=== YOUR TASK ===
Aim for an exact copy of the listing, without any images.

=== MATERIAL FOR THIS TASK ===
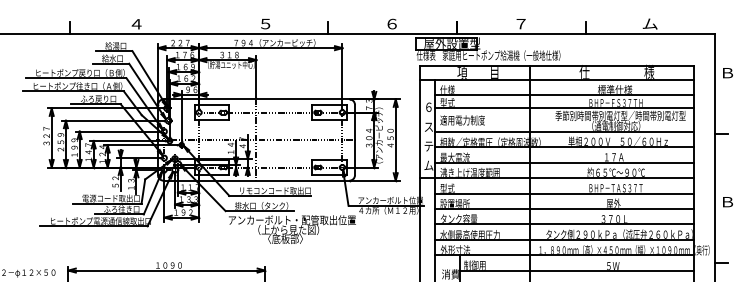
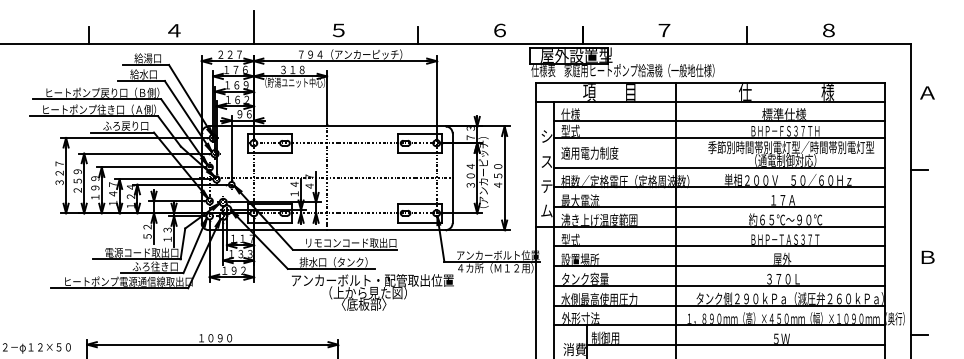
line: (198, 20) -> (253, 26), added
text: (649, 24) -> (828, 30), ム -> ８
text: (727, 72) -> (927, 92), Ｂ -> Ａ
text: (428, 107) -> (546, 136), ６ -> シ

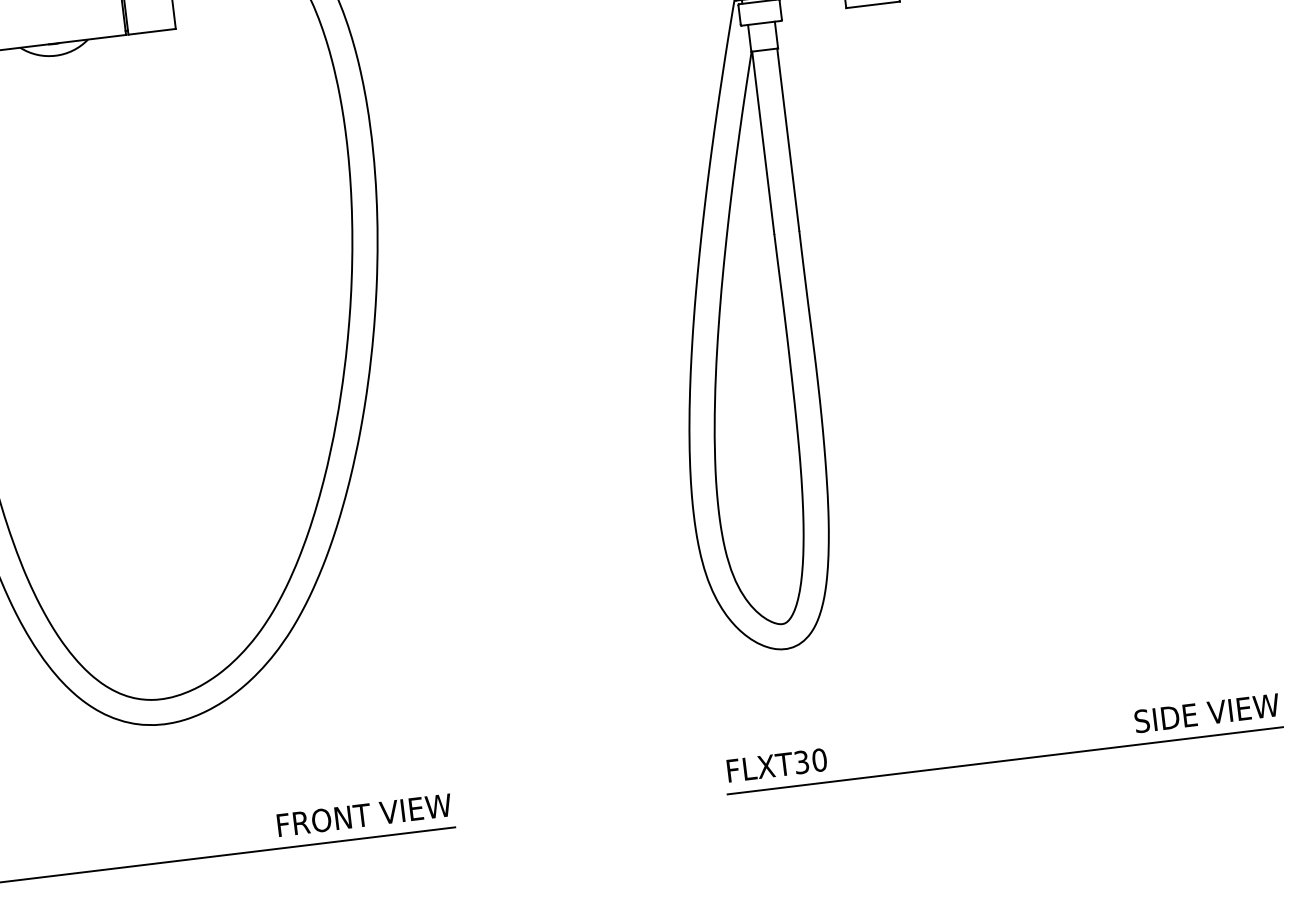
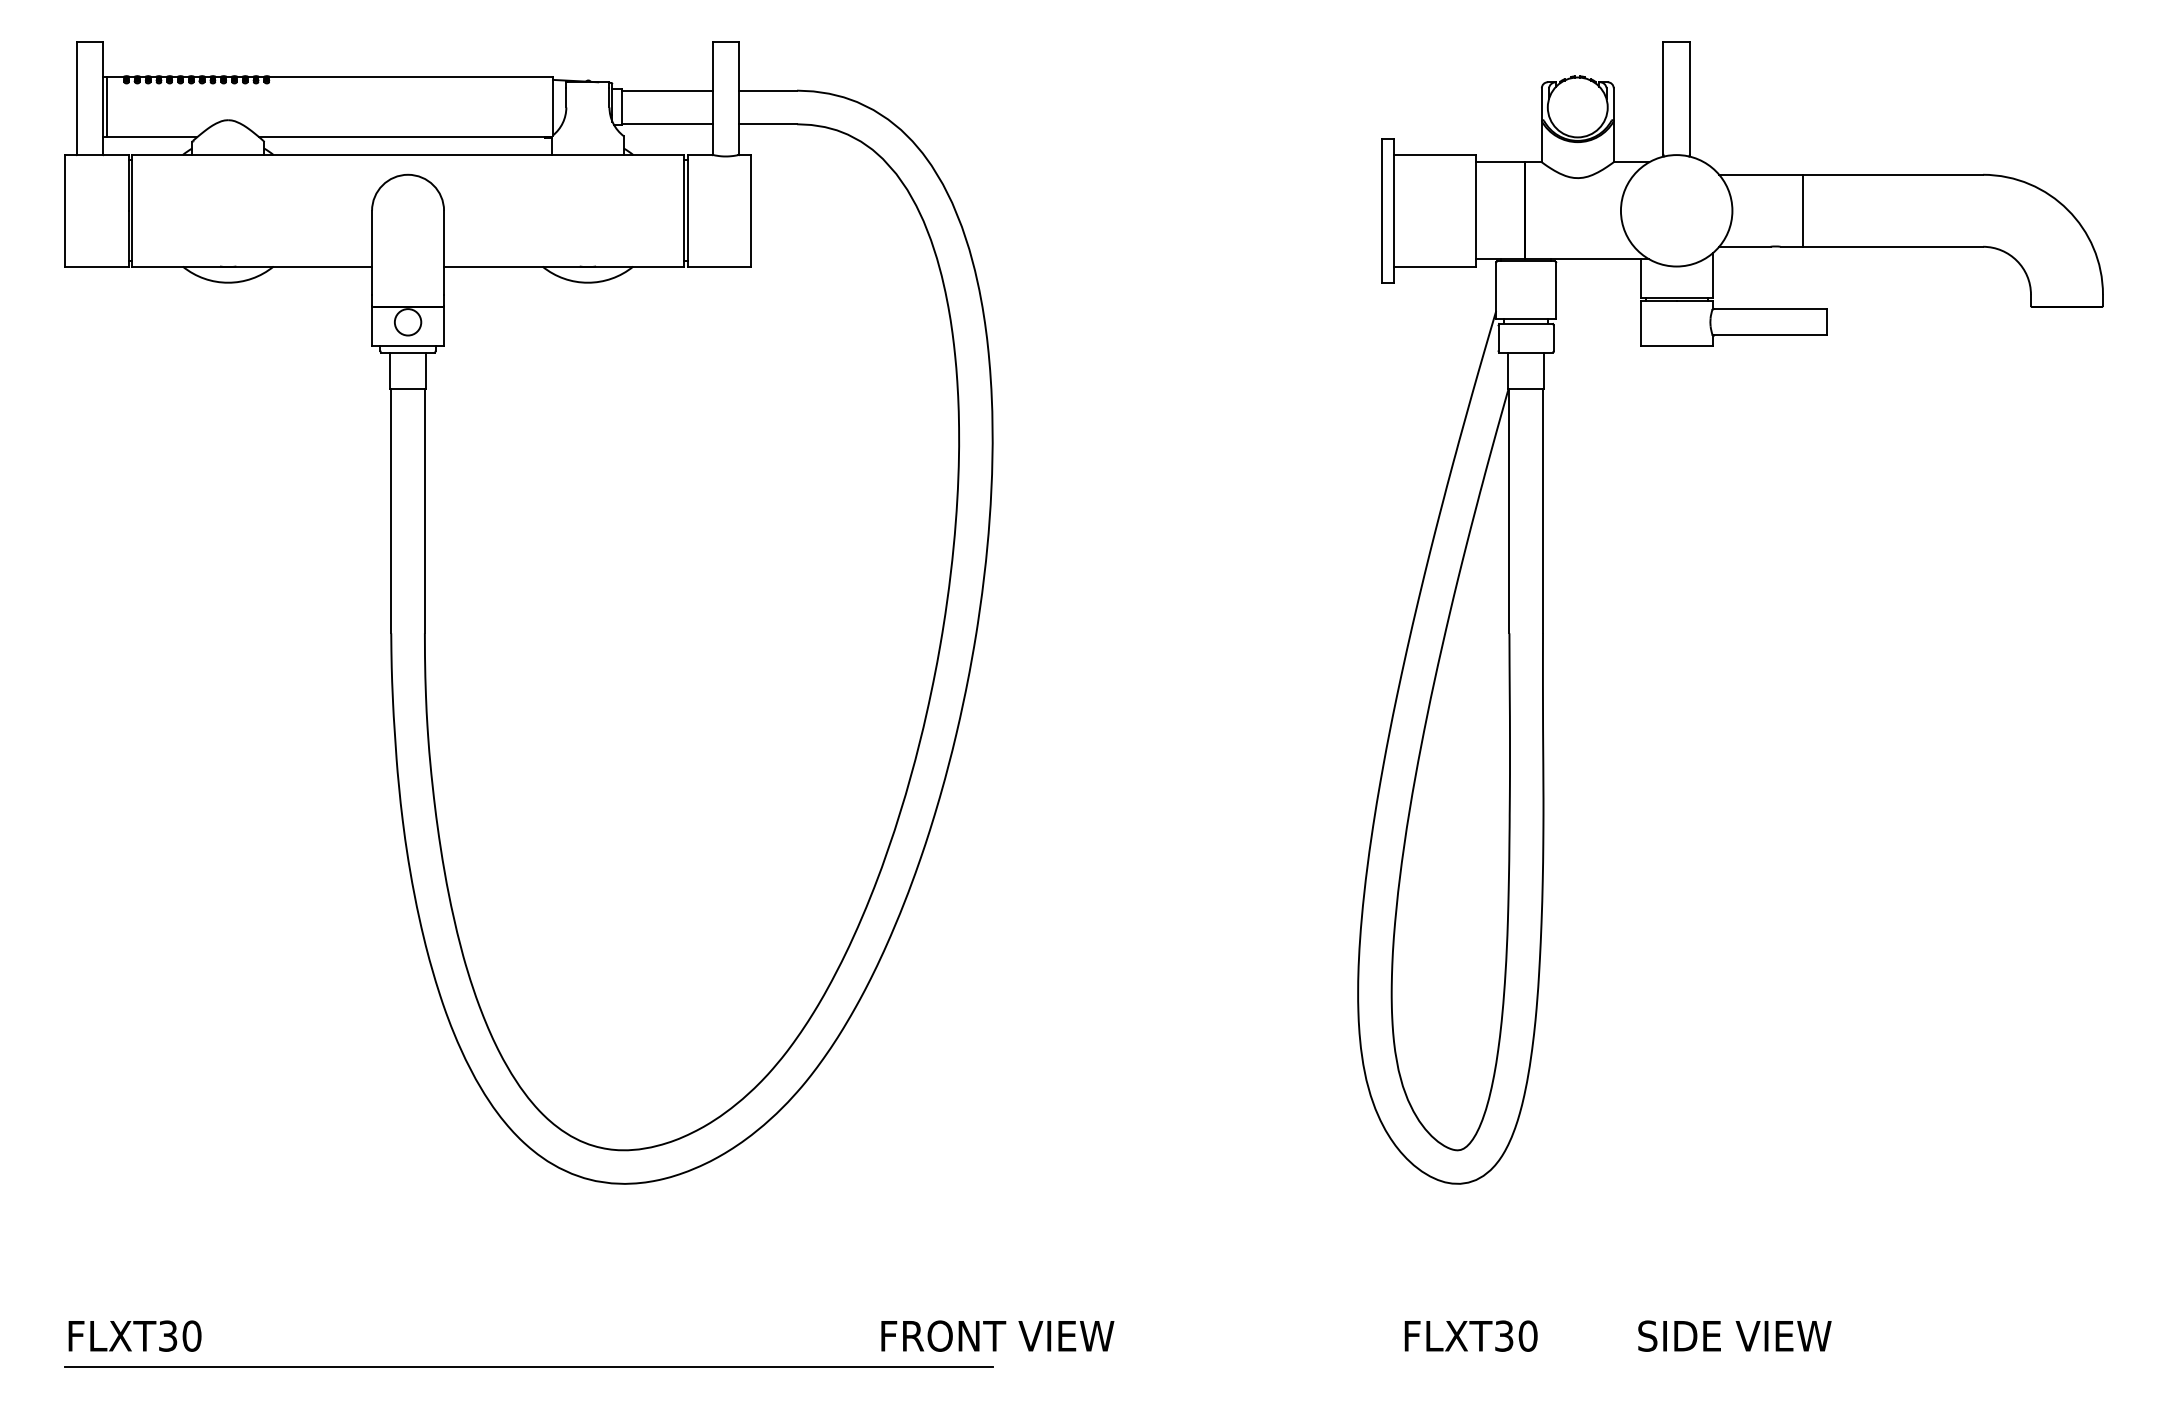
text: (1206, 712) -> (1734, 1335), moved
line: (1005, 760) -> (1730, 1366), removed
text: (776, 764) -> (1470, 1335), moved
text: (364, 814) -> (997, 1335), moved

=== ANSWER SPACE ===
line: (198, 20) -> (253, 26), added
text: (649, 24) -> (828, 30), ム -> ８
text: (727, 72) -> (927, 92), Ｂ -> Ａ
text: (428, 107) -> (546, 136), ６ -> シ

text: (1206, 712) -> (1734, 1335), moved
line: (1005, 760) -> (1730, 1366), removed
text: (776, 764) -> (1470, 1335), moved
text: (364, 814) -> (997, 1335), moved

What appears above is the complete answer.